The Technical Sub Group (TSG) of the AMWG considered recommendation four of the review on standards of analysis; the way sampling is conducted and the availability of laboratory services themselves.
It said In place of standardised methods, the analytical community has developed the approach of “fitness for purpose”, i.e. where the method performance is properly defined and understood and results are anchored to reference materials.
Fitness for purpose approach
At present there are no international standardisation committees dedicated specifically to food authenticity/fraud, noted the group.
The nearest standardisation committee is ISO/TC34/SC16 Horizontal Methods for Molecular Biomarker Analysis13 which has a working group (WG5) dedicated to ‘Varietal Identification’.
It has been focussed on the analysis of GMOs and WG5 has been relatively inactive.
However, there have been a few food authenticity/fraud orientated methods submitted for consideration as ISO standards so WG5 might become more active in the future.
On the fitness for purpose of methods, the group said Defra should continue to support development of new enabling methodology and the AMWG and TSG should ensure any new methodology is fit for purpose before being transferred to the analytical community.
“ASG and AMWG will raise awareness of the food supply chain of the need to use analytical laboratories with the right expertise. If a laboratory is not ISO17025 accredited, industry should use ones that participate in accredited schemes such as CLAS, LabCred.
“The AMWG should continue to regularly review and update existing authenticity methods and identify gaps in testing methodology and align with the EU activity to harmonise methods.”
TSG said a key issue which the Elliott Review does not address is analytical laboratories have little or no control on how representative a sample is of the bulk food (or feed) it may represent.
It recommended the government’s authenticity programme produces food authenticity-specific sampling guidance focussing on the strengths and weaknesses of each approach and demonstration that sampling has been correctly undertaken.
The government’s Food Authenticity Programme, started in 1994, is focused on developing methodology for detecting mislabelling and other types of food fraud.
It has identified emerging authenticity issues and funded development of methods to detect food fraud.
The majority are based on novel, innovative science and not existing analytical approaches.

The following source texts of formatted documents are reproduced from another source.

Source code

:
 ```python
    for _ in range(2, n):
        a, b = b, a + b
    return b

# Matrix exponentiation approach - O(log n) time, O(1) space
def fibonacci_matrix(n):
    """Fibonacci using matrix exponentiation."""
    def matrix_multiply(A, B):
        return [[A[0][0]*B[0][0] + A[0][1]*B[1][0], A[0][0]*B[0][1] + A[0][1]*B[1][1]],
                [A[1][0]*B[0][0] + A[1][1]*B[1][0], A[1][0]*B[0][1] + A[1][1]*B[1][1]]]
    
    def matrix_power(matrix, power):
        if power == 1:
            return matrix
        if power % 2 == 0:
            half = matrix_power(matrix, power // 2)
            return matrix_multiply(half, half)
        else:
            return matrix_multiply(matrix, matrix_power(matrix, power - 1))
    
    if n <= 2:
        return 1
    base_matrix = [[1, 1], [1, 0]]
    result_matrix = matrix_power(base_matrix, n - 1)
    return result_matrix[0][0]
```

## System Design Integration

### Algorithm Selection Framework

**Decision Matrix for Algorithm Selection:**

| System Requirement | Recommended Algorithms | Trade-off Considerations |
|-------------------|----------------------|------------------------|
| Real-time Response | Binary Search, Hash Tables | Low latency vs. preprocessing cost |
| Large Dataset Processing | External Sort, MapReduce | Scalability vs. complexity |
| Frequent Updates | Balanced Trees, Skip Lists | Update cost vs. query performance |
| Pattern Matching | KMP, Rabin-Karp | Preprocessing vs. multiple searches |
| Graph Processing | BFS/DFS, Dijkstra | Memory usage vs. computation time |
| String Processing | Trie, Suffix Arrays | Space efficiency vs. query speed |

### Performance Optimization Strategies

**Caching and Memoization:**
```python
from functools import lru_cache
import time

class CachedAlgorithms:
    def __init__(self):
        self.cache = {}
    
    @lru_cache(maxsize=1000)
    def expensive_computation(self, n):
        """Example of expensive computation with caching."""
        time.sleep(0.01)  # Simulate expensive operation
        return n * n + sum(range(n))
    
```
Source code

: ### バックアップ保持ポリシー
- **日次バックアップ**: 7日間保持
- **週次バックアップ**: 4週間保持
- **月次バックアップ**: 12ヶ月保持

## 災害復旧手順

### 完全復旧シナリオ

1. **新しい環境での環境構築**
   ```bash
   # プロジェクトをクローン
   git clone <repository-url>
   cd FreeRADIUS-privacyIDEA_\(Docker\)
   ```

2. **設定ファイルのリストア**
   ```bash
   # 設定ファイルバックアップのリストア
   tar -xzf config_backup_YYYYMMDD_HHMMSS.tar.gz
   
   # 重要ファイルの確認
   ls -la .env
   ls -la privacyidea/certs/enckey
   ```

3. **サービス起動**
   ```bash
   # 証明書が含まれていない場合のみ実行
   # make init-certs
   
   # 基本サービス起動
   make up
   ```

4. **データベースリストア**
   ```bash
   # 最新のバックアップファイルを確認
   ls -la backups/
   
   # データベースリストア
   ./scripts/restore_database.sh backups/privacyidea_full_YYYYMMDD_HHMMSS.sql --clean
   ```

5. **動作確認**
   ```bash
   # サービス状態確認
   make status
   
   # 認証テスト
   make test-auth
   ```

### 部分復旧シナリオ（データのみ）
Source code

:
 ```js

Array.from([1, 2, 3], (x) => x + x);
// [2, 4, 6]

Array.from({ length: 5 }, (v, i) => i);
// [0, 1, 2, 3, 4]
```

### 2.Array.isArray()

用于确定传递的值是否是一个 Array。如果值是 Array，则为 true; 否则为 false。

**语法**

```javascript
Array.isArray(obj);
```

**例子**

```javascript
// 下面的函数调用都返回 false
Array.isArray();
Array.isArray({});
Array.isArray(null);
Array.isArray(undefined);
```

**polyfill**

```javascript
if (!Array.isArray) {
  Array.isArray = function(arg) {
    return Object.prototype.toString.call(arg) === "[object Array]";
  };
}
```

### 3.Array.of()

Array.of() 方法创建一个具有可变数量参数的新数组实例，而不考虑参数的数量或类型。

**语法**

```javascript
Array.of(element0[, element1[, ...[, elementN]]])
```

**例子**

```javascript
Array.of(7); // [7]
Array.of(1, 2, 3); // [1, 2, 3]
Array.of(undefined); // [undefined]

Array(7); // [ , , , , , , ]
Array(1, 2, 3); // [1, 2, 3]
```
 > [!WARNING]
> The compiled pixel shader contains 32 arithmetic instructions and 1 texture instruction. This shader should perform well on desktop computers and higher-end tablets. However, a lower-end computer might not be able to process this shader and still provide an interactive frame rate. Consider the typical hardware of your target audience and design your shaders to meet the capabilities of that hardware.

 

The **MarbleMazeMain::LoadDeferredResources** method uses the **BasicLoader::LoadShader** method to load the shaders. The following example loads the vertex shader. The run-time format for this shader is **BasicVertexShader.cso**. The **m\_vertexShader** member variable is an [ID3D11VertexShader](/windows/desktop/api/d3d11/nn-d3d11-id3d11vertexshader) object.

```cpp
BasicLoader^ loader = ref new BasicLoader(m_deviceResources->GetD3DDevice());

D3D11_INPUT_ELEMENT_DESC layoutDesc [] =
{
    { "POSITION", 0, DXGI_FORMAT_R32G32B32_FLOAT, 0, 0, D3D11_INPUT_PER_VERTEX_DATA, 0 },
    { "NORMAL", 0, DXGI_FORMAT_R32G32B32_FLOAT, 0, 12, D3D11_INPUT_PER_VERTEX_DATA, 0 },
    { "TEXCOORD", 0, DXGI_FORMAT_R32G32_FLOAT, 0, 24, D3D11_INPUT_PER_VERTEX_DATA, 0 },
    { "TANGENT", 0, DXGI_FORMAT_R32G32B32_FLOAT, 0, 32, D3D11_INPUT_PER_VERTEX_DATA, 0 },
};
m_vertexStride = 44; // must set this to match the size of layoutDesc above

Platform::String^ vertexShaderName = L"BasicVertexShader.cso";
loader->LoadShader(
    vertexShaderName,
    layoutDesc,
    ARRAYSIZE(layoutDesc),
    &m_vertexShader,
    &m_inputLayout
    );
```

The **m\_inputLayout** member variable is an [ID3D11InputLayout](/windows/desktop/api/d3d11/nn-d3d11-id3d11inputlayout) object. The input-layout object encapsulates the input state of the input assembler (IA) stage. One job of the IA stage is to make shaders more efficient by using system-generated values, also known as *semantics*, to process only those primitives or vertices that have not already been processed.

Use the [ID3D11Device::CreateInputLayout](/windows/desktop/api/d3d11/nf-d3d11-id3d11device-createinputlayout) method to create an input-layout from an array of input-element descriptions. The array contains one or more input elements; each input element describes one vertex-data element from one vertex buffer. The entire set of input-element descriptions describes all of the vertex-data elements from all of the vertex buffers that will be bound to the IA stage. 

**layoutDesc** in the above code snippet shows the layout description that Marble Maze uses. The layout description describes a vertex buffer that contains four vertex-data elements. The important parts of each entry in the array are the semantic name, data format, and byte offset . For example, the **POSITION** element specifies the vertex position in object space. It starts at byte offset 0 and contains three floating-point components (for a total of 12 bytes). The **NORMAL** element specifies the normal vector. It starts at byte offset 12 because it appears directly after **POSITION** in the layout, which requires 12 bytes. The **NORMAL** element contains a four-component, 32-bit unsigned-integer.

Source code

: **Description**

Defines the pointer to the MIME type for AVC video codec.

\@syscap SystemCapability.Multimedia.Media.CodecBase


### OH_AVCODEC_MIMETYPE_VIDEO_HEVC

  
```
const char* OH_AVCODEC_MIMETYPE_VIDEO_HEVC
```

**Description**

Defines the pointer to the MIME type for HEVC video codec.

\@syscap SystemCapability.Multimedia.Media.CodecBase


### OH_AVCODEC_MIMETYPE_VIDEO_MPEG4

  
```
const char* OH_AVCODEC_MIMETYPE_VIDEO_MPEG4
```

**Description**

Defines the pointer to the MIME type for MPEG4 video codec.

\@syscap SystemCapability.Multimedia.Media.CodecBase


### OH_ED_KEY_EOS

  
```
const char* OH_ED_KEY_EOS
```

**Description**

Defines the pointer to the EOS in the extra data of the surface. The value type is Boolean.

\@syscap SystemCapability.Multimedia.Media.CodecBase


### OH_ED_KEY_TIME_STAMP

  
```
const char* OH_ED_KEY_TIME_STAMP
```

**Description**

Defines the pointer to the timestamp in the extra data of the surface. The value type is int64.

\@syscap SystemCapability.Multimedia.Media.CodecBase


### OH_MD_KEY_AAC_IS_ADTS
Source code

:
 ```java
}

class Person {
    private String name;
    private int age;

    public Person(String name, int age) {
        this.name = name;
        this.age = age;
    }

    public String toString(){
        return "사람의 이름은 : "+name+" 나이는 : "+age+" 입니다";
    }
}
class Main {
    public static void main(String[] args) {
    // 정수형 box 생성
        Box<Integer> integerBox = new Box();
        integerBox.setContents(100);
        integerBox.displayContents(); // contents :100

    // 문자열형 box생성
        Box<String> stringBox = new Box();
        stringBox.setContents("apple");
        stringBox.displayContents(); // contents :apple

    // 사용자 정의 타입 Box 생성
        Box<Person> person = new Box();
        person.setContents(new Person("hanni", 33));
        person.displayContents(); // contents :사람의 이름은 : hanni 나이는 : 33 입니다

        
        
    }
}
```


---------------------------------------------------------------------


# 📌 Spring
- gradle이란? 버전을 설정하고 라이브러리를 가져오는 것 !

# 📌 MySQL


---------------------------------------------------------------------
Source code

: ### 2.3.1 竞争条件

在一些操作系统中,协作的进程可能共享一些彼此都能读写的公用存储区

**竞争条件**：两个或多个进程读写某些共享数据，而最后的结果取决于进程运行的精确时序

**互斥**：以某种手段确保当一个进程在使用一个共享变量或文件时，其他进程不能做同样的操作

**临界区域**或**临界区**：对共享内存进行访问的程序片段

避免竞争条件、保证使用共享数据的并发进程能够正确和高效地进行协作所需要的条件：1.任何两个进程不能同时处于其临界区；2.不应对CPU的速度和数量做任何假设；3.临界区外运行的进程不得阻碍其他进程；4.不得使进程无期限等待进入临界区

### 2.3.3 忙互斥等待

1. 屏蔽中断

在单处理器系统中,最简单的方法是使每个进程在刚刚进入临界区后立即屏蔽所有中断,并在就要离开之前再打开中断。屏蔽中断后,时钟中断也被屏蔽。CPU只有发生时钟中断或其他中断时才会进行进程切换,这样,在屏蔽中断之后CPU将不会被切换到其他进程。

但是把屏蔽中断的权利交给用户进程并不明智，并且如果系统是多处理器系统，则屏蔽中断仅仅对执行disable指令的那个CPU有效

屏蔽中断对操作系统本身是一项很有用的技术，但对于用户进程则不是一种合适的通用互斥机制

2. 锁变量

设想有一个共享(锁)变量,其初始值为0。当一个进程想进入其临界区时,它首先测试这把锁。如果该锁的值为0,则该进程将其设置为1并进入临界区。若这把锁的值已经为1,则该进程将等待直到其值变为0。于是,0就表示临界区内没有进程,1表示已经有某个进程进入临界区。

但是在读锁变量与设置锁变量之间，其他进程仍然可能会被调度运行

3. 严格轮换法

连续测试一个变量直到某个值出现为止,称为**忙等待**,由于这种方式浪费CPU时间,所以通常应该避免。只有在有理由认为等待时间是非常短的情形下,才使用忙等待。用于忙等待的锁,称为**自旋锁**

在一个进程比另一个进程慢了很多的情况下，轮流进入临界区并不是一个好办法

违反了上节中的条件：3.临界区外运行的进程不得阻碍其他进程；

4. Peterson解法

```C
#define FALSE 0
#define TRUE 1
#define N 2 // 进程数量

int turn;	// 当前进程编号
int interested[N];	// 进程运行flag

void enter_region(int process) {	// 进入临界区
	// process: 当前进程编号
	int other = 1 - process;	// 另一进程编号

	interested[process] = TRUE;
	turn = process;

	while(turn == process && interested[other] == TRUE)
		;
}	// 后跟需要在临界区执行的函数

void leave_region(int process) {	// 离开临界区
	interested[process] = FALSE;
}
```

The programme has commissioned over 150 projects, covering a range of techniques (e.g. stable isotope ratio analysis, proteomics, genomics, metabolomics) across food and beverage matrices and production types.
Over 30 of the methods developed have been converted to standard operating procedures and made available for use by analytical laboratories.
For the recommendation on overall lab capacity TSG said it is being handled by the Department of Health with Public Health England but did consider capacity in the context of ‘centres of excellence’.
TSG supported proposals for a virtual network of ‘Centres of Excellence’ in food authenticity and noted that Defra sent a letter to potential participants which received a positive response.
This will allow quick, easy access to lab services/experts across diverse techniques as needed.
It recommended DEFRA map out the current UK capability of the main providers of food authenticity testing in terms of key areas, vertical commodity and horizontal methodology expertise.
Defra aims to appoint a coordinator for the network during April 2015.